Text =
....
Low toxicity of nitric oxide against endothelial cells under physiological oxygen partial pressures.

Abstract

Cultured rat liver endothelial cells were incubated with 1 and 2 mM spermineNONOate at different O2 concentrations in the incubation atmosphere. (Z)-1-{N-[3-Aminopropyl]-N-[4-(3-aminopropylammonio) butyl]-amino}diazen-1-ium-1,2- diolate (spermineNONOate), at 2 mM, was highly cytotoxic at 21% and 95% O2 (as measured by lactate dehydrogenase release); more than 80% of the cells were damaged after 6 h of incubation. Cytotoxicity induced by 2 mM spermineNONOate was significantly decreased at 10%, 5% and 0% O2; cell death was 54%, 36% and 25% respectively after 6 h of incubation. In contrast, 1 mM spermineNONOate was almost non-toxic towards the cells. Only at 95% O2 was a slight damaging effect, of 25%, observed. The nitric oxide (.NO) concentrations released from 1 and 2 mM spermineNONOate were determined as varying between 5 and 12 microM and between 12 and 22 microM respectively as measured by the oxyhaemoglobin and the NO cheletropic spin-trapping methods. The decomposition rate of spermineNONOate and the resulting .NO concentrations were independent of O2 at all applied concentrations. Likewise, the steady-state concentrations of H2O2 remained at approx. 1 nM at all O2 concentrations, as measured with the fluorescent dye scopoletin. L-Tyrosine and L-ascorbate, both of which are known to scavenge reactive nitrogen species, markedly diminished spermineNONOate-induced cytotoxicity at 95% O2. The formation of 3-nitrotyrosine, indicating the reaction of L-tyrosine with nitrogen dioxide (.NO2) and/or peroxynitrite anions, was enhanced in incubations with spermineNONOate at 21% and 95% O2. The results demonstrate that at O2 partial pressures typically found under physiological conditions and at .NO concentrations that can occur in vivo, .NO alone is almost non-toxic towards cultured rat liver endothelial cells. .NO at these concentrations in vivo, however, exerts toxic effects at supraphysiological O2 partial pressures, owing to its oxidation to reactive nitrogen species such as .NO2.
....
Source data =
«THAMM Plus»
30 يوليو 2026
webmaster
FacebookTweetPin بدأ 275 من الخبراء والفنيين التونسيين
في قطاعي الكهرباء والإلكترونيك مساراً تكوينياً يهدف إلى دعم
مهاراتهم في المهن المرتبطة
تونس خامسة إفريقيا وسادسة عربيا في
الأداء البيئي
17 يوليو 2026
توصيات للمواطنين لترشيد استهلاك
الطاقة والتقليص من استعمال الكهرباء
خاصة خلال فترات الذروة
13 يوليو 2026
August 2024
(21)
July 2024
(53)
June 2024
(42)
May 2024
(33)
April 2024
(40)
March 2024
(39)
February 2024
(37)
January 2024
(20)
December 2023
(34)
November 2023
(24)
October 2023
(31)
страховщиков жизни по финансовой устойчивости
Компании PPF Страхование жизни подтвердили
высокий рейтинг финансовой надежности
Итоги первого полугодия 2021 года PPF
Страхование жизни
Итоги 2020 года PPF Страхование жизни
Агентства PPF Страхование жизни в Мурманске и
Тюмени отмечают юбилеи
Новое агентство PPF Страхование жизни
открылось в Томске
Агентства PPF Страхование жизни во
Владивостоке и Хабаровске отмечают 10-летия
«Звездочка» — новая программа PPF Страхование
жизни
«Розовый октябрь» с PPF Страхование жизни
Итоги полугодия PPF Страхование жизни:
....
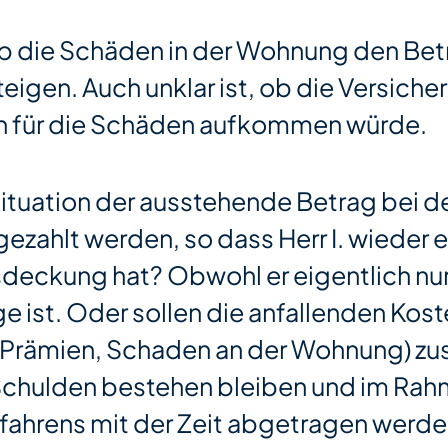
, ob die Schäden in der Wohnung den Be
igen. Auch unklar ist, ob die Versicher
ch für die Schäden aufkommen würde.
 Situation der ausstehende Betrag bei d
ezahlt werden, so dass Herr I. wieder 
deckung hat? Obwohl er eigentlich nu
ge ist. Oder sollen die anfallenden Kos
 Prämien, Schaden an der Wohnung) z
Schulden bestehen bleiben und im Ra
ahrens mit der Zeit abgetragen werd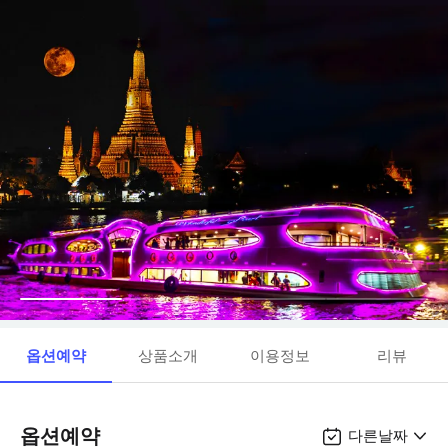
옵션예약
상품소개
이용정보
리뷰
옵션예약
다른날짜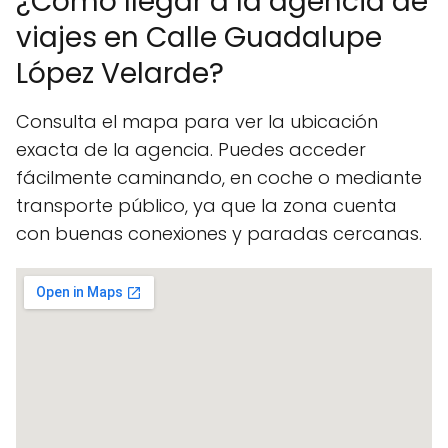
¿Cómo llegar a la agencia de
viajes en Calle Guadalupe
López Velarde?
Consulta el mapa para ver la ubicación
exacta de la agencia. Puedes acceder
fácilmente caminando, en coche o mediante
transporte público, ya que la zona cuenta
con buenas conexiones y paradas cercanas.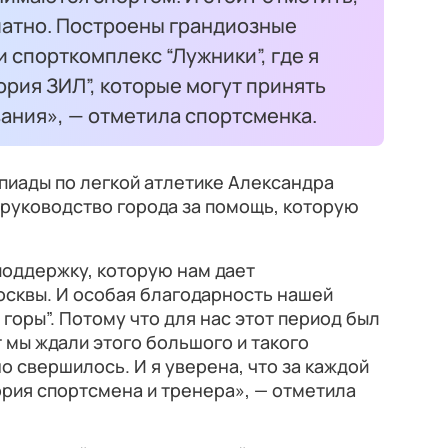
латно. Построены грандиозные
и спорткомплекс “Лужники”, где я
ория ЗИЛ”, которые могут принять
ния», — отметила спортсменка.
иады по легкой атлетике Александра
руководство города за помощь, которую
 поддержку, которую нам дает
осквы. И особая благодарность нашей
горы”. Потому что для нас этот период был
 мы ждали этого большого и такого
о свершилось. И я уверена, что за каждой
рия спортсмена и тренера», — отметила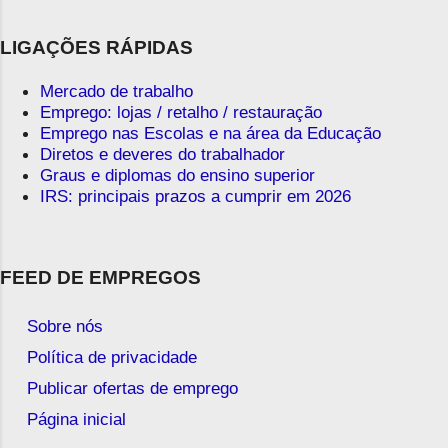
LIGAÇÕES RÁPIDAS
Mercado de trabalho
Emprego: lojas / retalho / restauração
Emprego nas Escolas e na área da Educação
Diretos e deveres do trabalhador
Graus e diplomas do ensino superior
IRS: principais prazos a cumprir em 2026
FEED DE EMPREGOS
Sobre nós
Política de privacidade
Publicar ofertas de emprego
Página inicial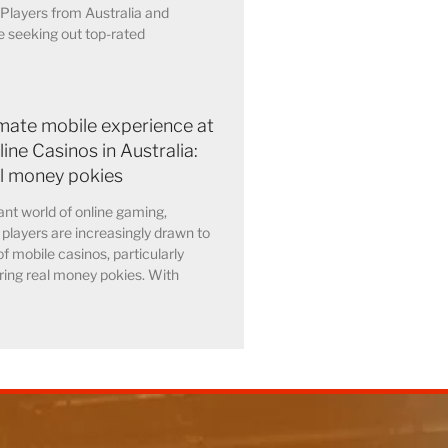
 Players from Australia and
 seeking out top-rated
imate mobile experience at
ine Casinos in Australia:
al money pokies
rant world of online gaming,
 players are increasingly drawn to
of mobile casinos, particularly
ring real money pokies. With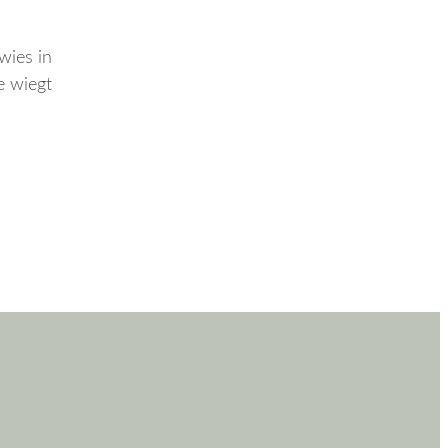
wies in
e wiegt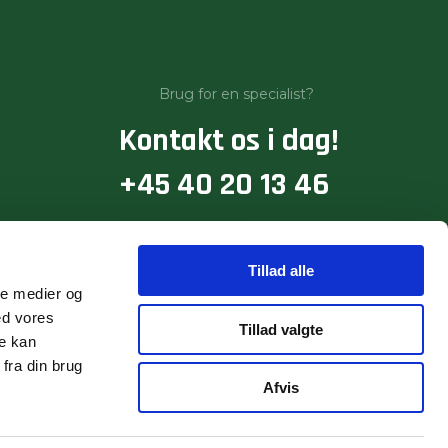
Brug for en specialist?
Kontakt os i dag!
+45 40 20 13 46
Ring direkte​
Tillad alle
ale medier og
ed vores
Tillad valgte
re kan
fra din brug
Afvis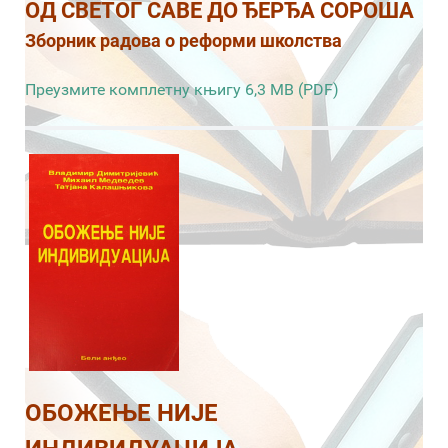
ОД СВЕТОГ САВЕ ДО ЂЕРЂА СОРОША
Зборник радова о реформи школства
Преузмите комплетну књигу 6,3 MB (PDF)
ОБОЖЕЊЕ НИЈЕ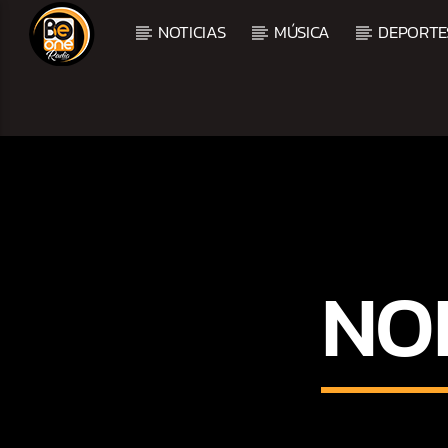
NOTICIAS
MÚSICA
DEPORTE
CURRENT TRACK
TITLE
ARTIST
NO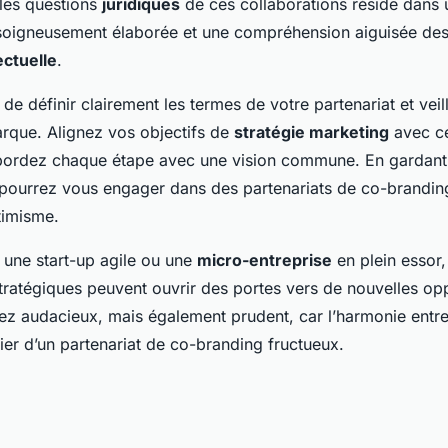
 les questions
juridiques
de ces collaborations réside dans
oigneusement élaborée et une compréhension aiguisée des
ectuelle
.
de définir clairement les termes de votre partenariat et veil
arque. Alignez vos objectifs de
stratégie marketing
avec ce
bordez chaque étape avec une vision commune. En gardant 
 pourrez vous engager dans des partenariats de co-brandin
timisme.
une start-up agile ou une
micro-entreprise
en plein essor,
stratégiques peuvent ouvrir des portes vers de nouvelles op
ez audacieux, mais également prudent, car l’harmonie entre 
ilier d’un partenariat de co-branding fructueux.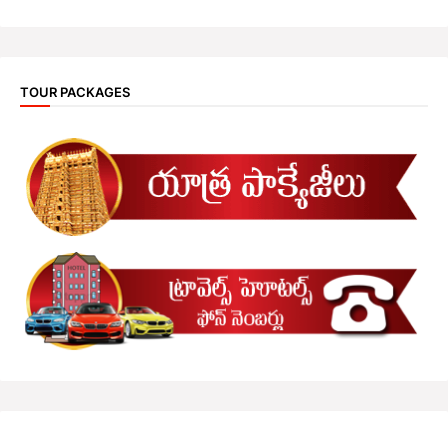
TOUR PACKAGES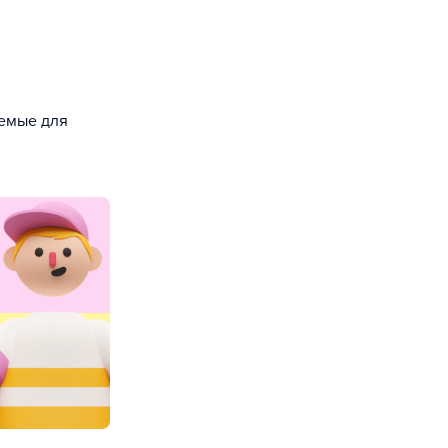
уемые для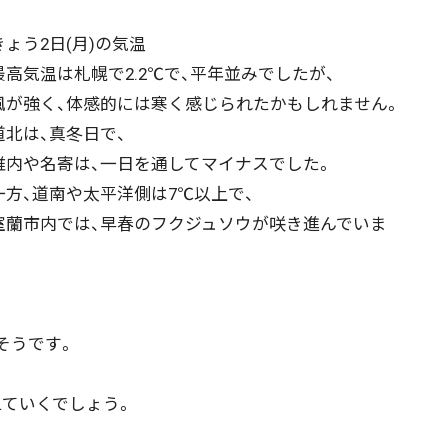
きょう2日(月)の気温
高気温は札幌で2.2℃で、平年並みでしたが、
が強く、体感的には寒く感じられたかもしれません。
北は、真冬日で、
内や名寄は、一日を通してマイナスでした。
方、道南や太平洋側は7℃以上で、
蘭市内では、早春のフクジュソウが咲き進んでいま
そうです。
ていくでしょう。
....
What is needed = Decide whether each statement agrees with the abstract on nitric oxide toxicity, answering yes or no and quoting the deciding words from the abstract. 1. At 2 mM, spermineNONOate damaged more than 80% of the cells after 6 h at 21% and 95% O2. 2. The decomposition rate of spermineNONOate rose as the O2 concentration increased. 3. With 1 mM spermineNONOate, a slight damaging effect was seen only at 95% O2. The entries have nothing to do with this work.

Response =
1. Yes: "more than 80% of the cells were damaged after 6 h of incubation"
2. No: "The decomposition rate of spermineNONOate and the resulting .NO concentrations were independent of O2 at all applied concentrations."
3. Yes: "Only at 95% O2 was a slight damaging effect, of 25%, observed."